A Hierarchical Contrastive Framework for Medical Time-Series

The paper "Contrast Everything: A Hierarchical Contrastive Framework for Medical Time-Series" introduces a novel self-supervised learning framework, COMET, specifically designed to enhance the representation learning of medical time series data. This work addresses the challenge of dependency on labor-intensive and scarce expert annotations, which has historically hindered progress in medical data analysis, especially given the multi-level nature of data in healthcare contexts.

Core Contributions

COMET advances the concept of contrastive representation learning by adopting a hierarchical structure that considers multiple levels inherent in medical time series data: observation, sample, trial, and patient levels. By leveraging these variances, the framework aims to capture comprehensive data consistency, thereby facilitating better utilization of information in a self-supervised manner.

Framework Design and Methodology

The framework is meticulously designed to incorporate contrastive loss at various levels. Here's a breakdown of COMET's hierarchical levels:

• Observation Level: Captures the fine-grained consistency at individual data points. The assumption is that augmented observations retain similar information content.
• Sample Level: Focuses on the consistency within a temporal segment of data. Here, differently augmented samples from the same timeframe are treated as positive pairs.
• Trial Level: Targets the consistency across samples taken from the same session or experiment, suggesting these samples should share inherent similarities.
• Patient Level: Emphasizes the consistency across data collected from the same individual, positing that samples from the same patient likely derive from similar distributions.

The model employs a contrastive learning approach where representations from augmented samples are contrasted against other representations within a mini-batch. This multi-level contrastive framework systematically exploits the inherent data structure in medical time series, overcoming the limitations of existing methods that generally focus on single-data-level contrastive learning.

Experimental Evaluation

The evaluation of COMET was conducted in a patient-independent setting, revealing its robustness and effectiveness across multiple datasets, such as ECG and EEG signals for myocardial infarction, Alzheimer’s disease, and Parkinson’s disease. Notably, COMET outperformed six state-of-the-art methods, especially when the label fraction was reduced to 10% and 1%. This highlights COMET’s ability to learn strong representations with minimal labeled data.

Specifically:

• On EEG-based Alzheimer’s detection, COMET achieved F1 score improvements of 14% and 13% compared to SOTAs with 10% and 1% labeled data fractions.
• For ECG-based myocardial infarction detection, it exceeded SOTAs by 0.17% and 2.66% in F1 score with 10% and 1% labeled data fractions.
• In EEG-based Parkinson’s disease diagnosis, COMET surpassed SOTAs by 2% and 8% in F1 score with 10% and 1% labeled data fractions.

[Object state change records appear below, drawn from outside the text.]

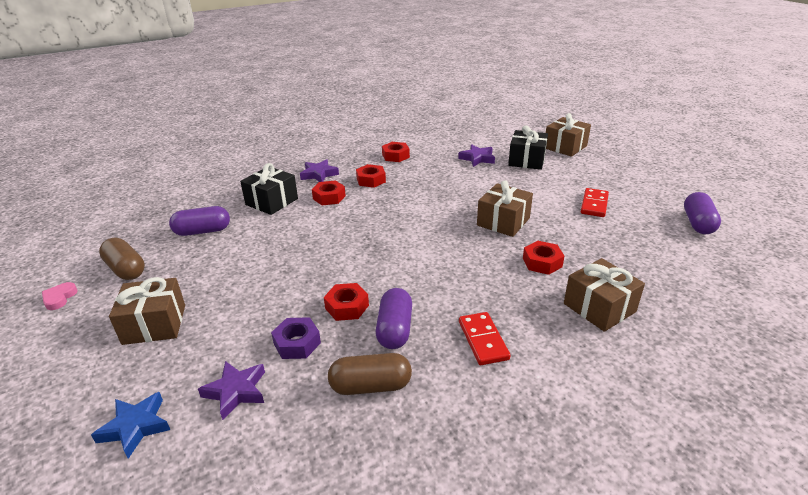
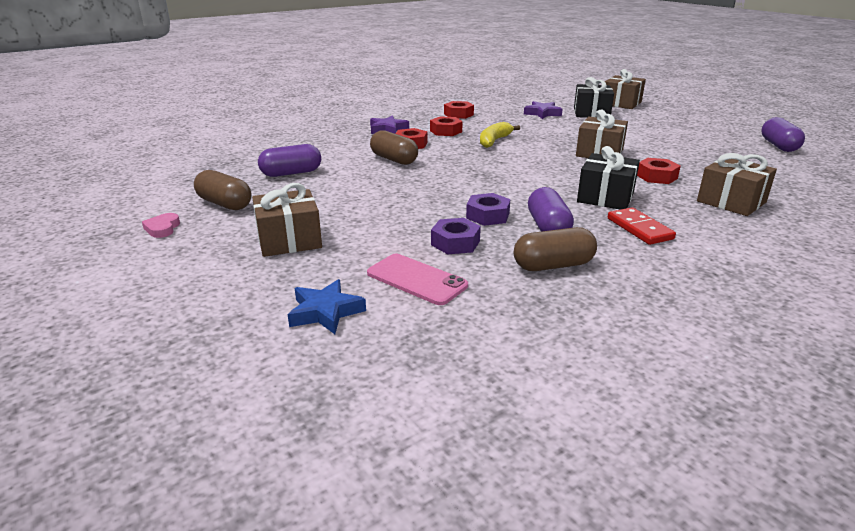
camera: 10 degrees left, 5 degrees down
purple star [198,361,265,420] -> pink phone [367,254,468,305]
black gift [240,163,298,215] -> black gift moved to [577,146,640,210]
red nut [324,283,369,321] -> purple nut [466,193,510,226]
red domino [581,188,609,217] -> none
none -> brown capsule [370,130,418,165]
none -> yellow banana [480,122,520,148]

Implications and Future Directions

The implications of this work are twofold: practical and theoretical. Practically, COMET empowers the medical field by reducing the reliance on labeled data and enhancing automatic diagnosis capabilities, which can lead to more efficient patient care and potentially earlier disease detection. Theoretically, it provides a comprehensive framework for contrastive learning that could inspire similar approaches in other domains where hierarchical data structures exist.

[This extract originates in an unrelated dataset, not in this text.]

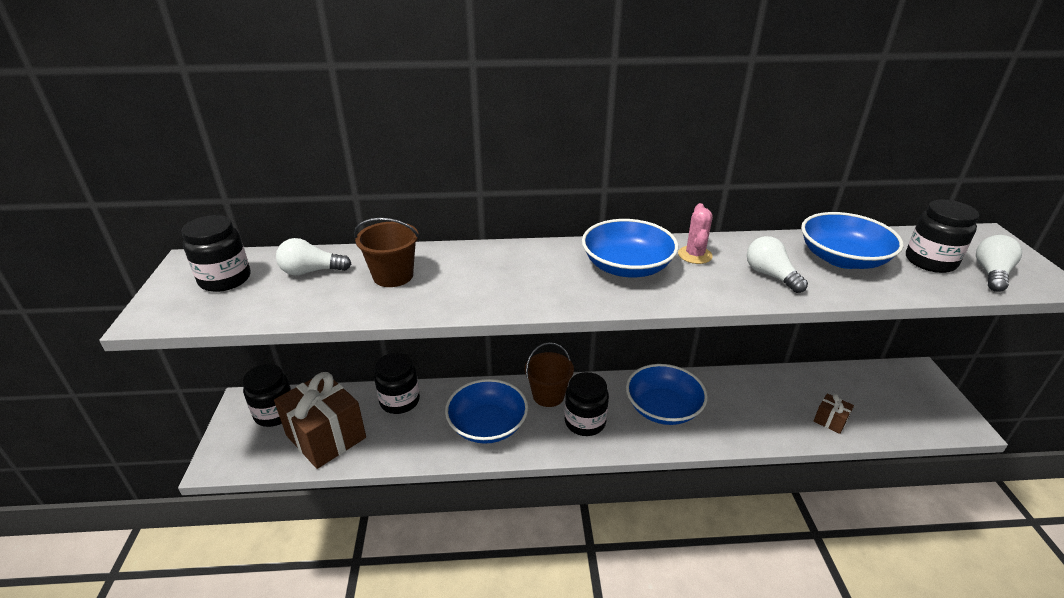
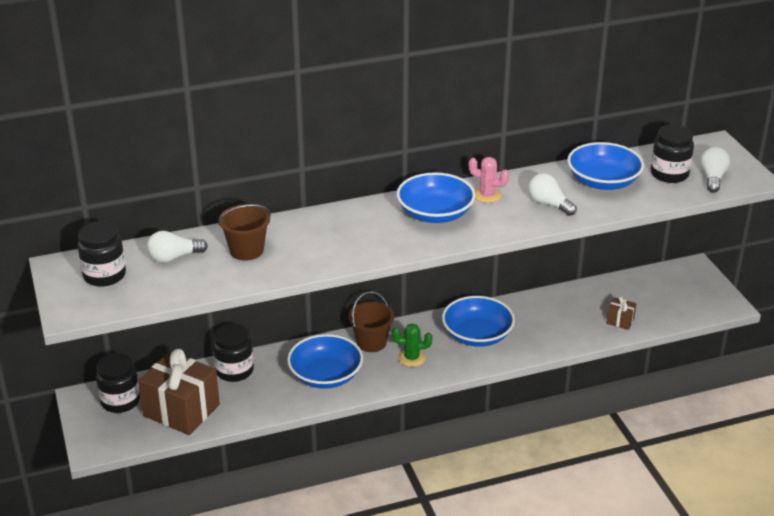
camera: 15 degrees left, 0 degrees up
black jar [565,372,609,436] -> green cactus [392,323,432,367]
pink cactus [678,203,713,264] -> pink cactus turned 60 degrees counterclockwise [469,157,509,203]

Looking ahead, future developments could explore the scalability and adaptability of COMET across additional datasets and medical conditions, as well as investigate the integration of disease-level consistency to further enhance the model's robustness in semi-supervised or supervised settings. Additionally, resolving label conflicts between data levels, as identified in the current hierarchical approach, presents a pertinent area for improvement.